Audio From Scratch With Go: Generating first sounds

Jul 13, 2020 in POSTS
audio go goaudio
6 min read

Audio from scratch: generating sound

In my ‘audio from scratch’ series we will take a look at various ways in which we can manipulate audio data with Go. We’ll look at the anatomy of a wave file, how to apply stereo panning, converting mono files to stereo, how to work with breakpoint files through linear interpolation, etc.

But, in this post we’ll be using Go to create sound from scratch in binary format. The end result of this post is to play a sound of a certain frequency, sample rate and duration. We’ll also apply an exponential decay so the sound will taper off. In the end, the sound should become the one from this video:

Step 1: What the sound?

In it’s most simple form, sound to a computer can be thought of as a simple wave encoded digitally. Before the sound reaches your ears it goes through a digital to analog converter, essentially translating the digital signal to a current for your headphones / speakers. For example, note A would look like this:

(source: http://www-users.math.umn.edu/~rogness/math1155/soundwaves/)

As a first step, let’s try to just create a sine wave with go. We can generate this using math.Sin(x) and pass x as radians. We’ll have to iterate over a range to get the sine wave out of this. To stay in the realm of audio programming, the amount of ‘points’ that we’ll plot to the sine wave are our samples. (If you want to skip ahead, all code for this post is on github: https://github.com/DylanMeeus/MediumCode/blob/master/Audio)

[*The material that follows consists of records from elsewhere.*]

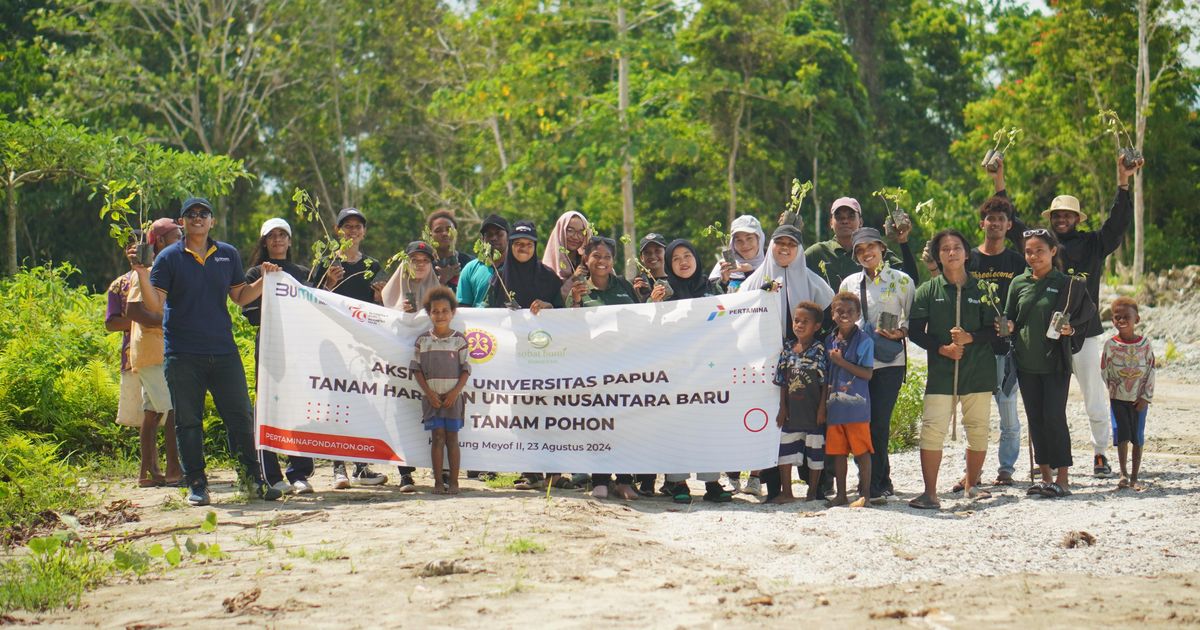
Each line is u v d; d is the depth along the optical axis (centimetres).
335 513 844
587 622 548
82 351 1235
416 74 4644
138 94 3988
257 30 4362
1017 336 898
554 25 3434
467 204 4275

const nsamps = 50 // samples to generate
func generate() {
     tau = math.Pi * 2
     var angle float64 = tau / nsamps
     for i := 0; i < nsamps; i++ {
         samp = math.Sin(angle * float64(i))
         fmt.Printf("%.8f\n", samp)
     }
}

Notice that we print the sample to stdout, we can pipe this output to a file (go run main.go > out.txt) . The output in this file will look like this:

-0.00000000
-0.12533323
-0.24868989
-0.36812455
-0.48175367
-0.58778525

.. Kind of hard to see what’s going on here. But using gnuplot we can visualize this file easier. In gnuplot, run:

plot "out.txt" with lines

This looks like a perfectly continuous sine-wave, but that’s the way gnuplot is visualizing it “with lines”. If we plot the bars we can see a slightly different view. ( plot “out.txt” with boxes )

Now that we can generate sine-waves, we have the basics of how we can make sound. Although this is just floating point numbers at this point, we can actually turn this into something playable as a raw audio file.

Step 2: Generating sound

To turn this sine wave into an actual sound we’ll have to introduce a few things.

Sample Rates

Firstly, sound is stored at a certain sample rate. A sample rate tells you how many samples per second are used to encode your sound. A CD-Quality recording has a sample rate of 44100 hertz, allowing for a frequency of up to 22.05KHz. Considering the human ear hears sound between 20Hz to 20KHz, this is plenty (Assuming you’re only targetting human listeners 😛). Although other formats are possible, such as 48Khz for DVD-Video quality or 96KHz for DVD-Audio quality, we’ll stick with CD-Quality for now. As you will see — changing this would be trivial however. Feel free to play around with this yourself to see if you can hear a difference in sound. So instead of using our nsamps = 50 we’ll need at least 44100 samples. To adjust the duration of the sound we’ll also add a variable for this.

const (
      Duration = 2
      SampleRate = 44100
)

Frequency

Next, we’ll introduce a frequency. For now we will use a frequency of 440Hz which is defined as the “pitch standard”. It’s the standard tuning of musical note A above middle C. To not diverge to much of our goal to generate music, just check this wiki page if you’re curious as to why we are using this frequency. Adding this we’ll expand our consts again:

const (
      Duration   = 2
      SampleRate = 44100
      Frequency  = 440  // Pitch Standard
)

Storing sound

We now have the basic ingredients for generating sound, but we miss one vital part. How can we store this data so our computer can interpret it as sound? Our floats that we generated in step 1 can indeed be used, but we will have to store them as a binary representation. One tricky part here is that you have to store them in a way your computer can read them — meaning you’ll have to use BigEndian on a BigEndian machine or LittleEndian otherwise. On a linux system this can be discovered through your terminal (possibly same command on macOS, don’t have one to verify!).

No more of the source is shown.